WHAT YOU NEED TO DO - Below is a block of entries; repeat all of it exactly but omit the pictures.

[EXERCISE MATERIALS Boundary: Start]

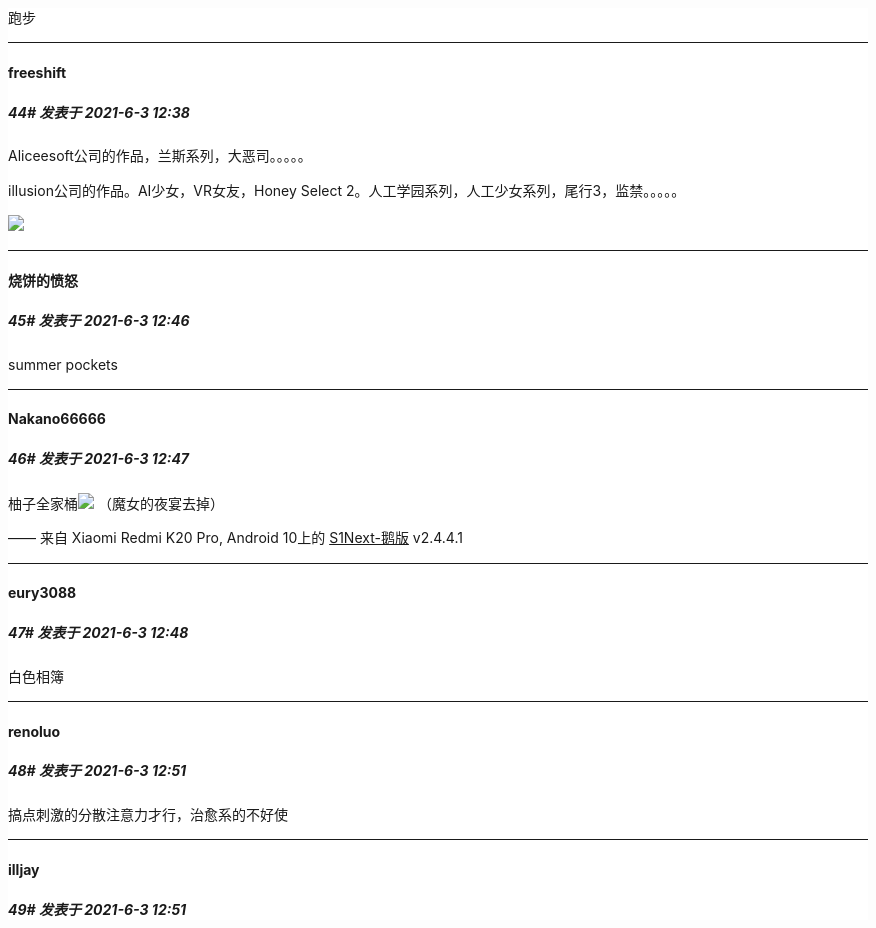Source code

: 
跑步


*****

####  freeshift  
##### 44#       发表于 2021-6-3 12:38


Aliceesoft公司的作品，兰斯系列，大恶司。。。。。

illusion公司的作品。AI少女，VR女友，Honey Select 2。人工学园系列，人工少女系列，尾行3，监禁。。。。。

<img src="https://static.saraba1st.com/image/smiley/face2017/048.png" referrerpolicy="no-referrer">


*****

####  烧饼的愤怒  
##### 45#       发表于 2021-6-3 12:46


summer pockets


*****

####  Nakano66666  
##### 46#       发表于 2021-6-3 12:47


柚子全家桶<img src="https://static.saraba1st.com/image/smiley/face2017/221.png" referrerpolicy="no-referrer">
（魔女的夜宴去掉）

—— 来自 Xiaomi Redmi K20 Pro, Android 10上的 [S1Next-鹅版](https://github.com/ykrank/S1-Next/releases) v2.4.4.1


*****

####  eury3088  
##### 47#       发表于 2021-6-3 12:48


白色相簿


*****

####  renoluo  
##### 48#       发表于 2021-6-3 12:51


搞点刺激的分散注意力才行，治愈系的不好使


*****

####  illjay  
##### 49#       发表于 2021-6-3 12:51
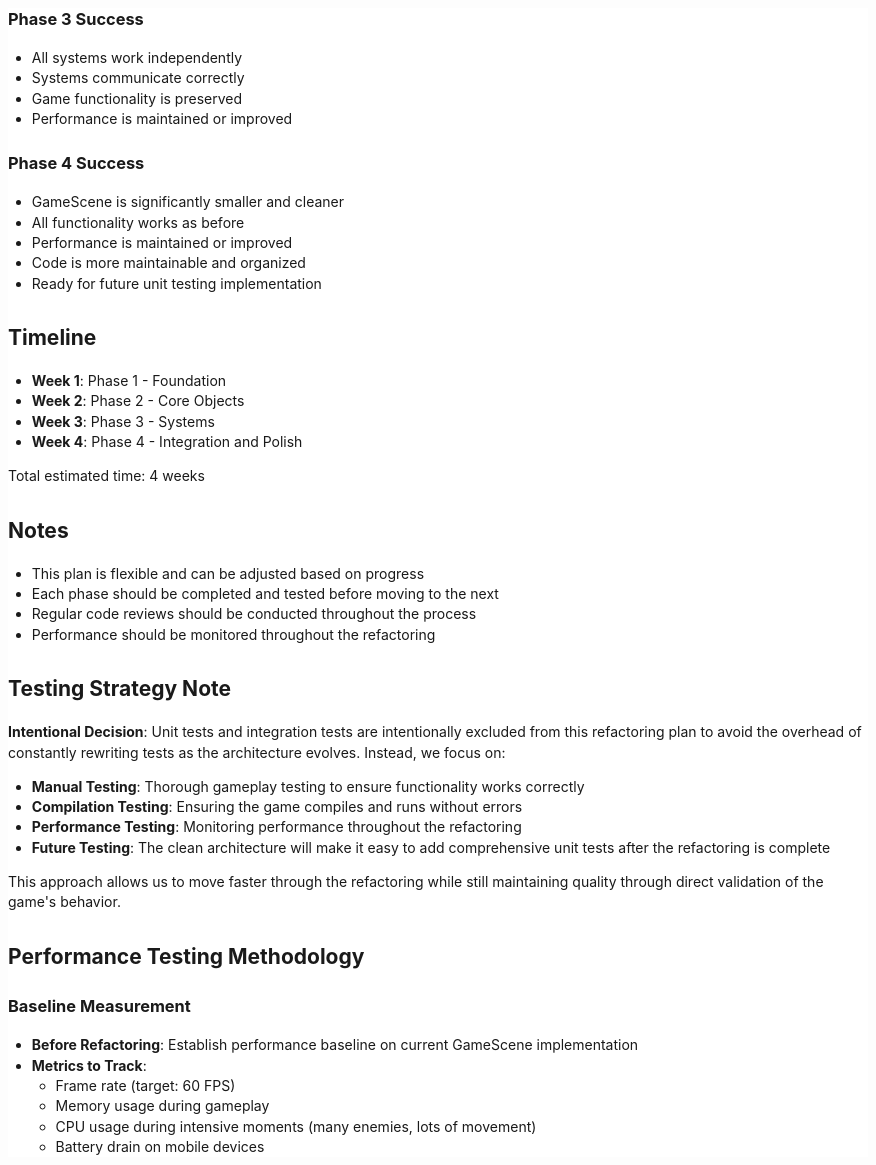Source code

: ### Phase 3 Success
- All systems work independently
- Systems communicate correctly
- Game functionality is preserved
- Performance is maintained or improved

### Phase 4 Success
- GameScene is significantly smaller and cleaner
- All functionality works as before
- Performance is maintained or improved
- Code is more maintainable and organized
- Ready for future unit testing implementation

## Timeline

- **Week 1**: Phase 1 - Foundation
- **Week 2**: Phase 2 - Core Objects
- **Week 3**: Phase 3 - Systems
- **Week 4**: Phase 4 - Integration and Polish

Total estimated time: 4 weeks

## Notes

- This plan is flexible and can be adjusted based on progress
- Each phase should be completed and tested before moving to the next
- Regular code reviews should be conducted throughout the process
- Performance should be monitored throughout the refactoring

## Testing Strategy Note

**Intentional Decision**: Unit tests and integration tests are intentionally excluded from this refactoring plan to avoid the overhead of constantly rewriting tests as the architecture evolves. Instead, we focus on:

- **Manual Testing**: Thorough gameplay testing to ensure functionality works correctly
- **Compilation Testing**: Ensuring the game compiles and runs without errors
- **Performance Testing**: Monitoring performance throughout the refactoring
- **Future Testing**: The clean architecture will make it easy to add comprehensive unit tests after the refactoring is complete

This approach allows us to move faster through the refactoring while still maintaining quality through direct validation of the game's behavior.

## Performance Testing Methodology

### Baseline Measurement
- **Before Refactoring**: Establish performance baseline on current GameScene implementation
- **Metrics to Track**:
  - Frame rate (target: 60 FPS)
  - Memory usage during gameplay
  - CPU usage during intensive moments (many enemies, lots of movement)
  - Battery drain on mobile devices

[EXERCISE MATERIALS Boundary: End]

SOLUTION -
Source code

: 
跑步


*****

####  freeshift  
##### 44#       发表于 2021-6-3 12:38


Aliceesoft公司的作品，兰斯系列，大恶司。。。。。

illusion公司的作品。AI少女，VR女友，Honey Select 2。人工学园系列，人工少女系列，尾行3，监禁。。。。。

<img src="https://static.saraba1st.com/image/smiley/face2017/048.png" referrerpolicy="no-referrer">


*****

####  烧饼的愤怒  
##### 45#       发表于 2021-6-3 12:46


summer pockets


*****

####  Nakano66666  
##### 46#       发表于 2021-6-3 12:47


柚子全家桶<img src="https://static.saraba1st.com/image/smiley/face2017/221.png" referrerpolicy="no-referrer">
（魔女的夜宴去掉）

—— 来自 Xiaomi Redmi K20 Pro, Android 10上的 [S1Next-鹅版](https://github.com/ykrank/S1-Next/releases) v2.4.4.1


*****

####  eury3088  
##### 47#       发表于 2021-6-3 12:48


白色相簿


*****

####  renoluo  
##### 48#       发表于 2021-6-3 12:51


搞点刺激的分散注意力才行，治愈系的不好使


*****

####  illjay  
##### 49#       发表于 2021-6-3 12:51
Source code

: ### Phase 3 Success
- All systems work independently
- Systems communicate correctly
- Game functionality is preserved
- Performance is maintained or improved

### Phase 4 Success
- GameScene is significantly smaller and cleaner
- All functionality works as before
- Performance is maintained or improved
- Code is more maintainable and organized
- Ready for future unit testing implementation

## Timeline

- **Week 1**: Phase 1 - Foundation
- **Week 2**: Phase 2 - Core Objects
- **Week 3**: Phase 3 - Systems
- **Week 4**: Phase 4 - Integration and Polish

Total estimated time: 4 weeks

## Notes

- This plan is flexible and can be adjusted based on progress
- Each phase should be completed and tested before moving to the next
- Regular code reviews should be conducted throughout the process
- Performance should be monitored throughout the refactoring

## Testing Strategy Note

**Intentional Decision**: Unit tests and integration tests are intentionally excluded from this refactoring plan to avoid the overhead of constantly rewriting tests as the architecture evolves. Instead, we focus on:

- **Manual Testing**: Thorough gameplay testing to ensure functionality works correctly
- **Compilation Testing**: Ensuring the game compiles and runs without errors
- **Performance Testing**: Monitoring performance throughout the refactoring
- **Future Testing**: The clean architecture will make it easy to add comprehensive unit tests after the refactoring is complete

This approach allows us to move faster through the refactoring while still maintaining quality through direct validation of the game's behavior.

## Performance Testing Methodology

### Baseline Measurement
- **Before Refactoring**: Establish performance baseline on current GameScene implementation
- **Metrics to Track**:
  - Frame rate (target: 60 FPS)
  - Memory usage during gameplay
  - CPU usage during intensive moments (many enemies, lots of movement)
  - Battery drain on mobile devices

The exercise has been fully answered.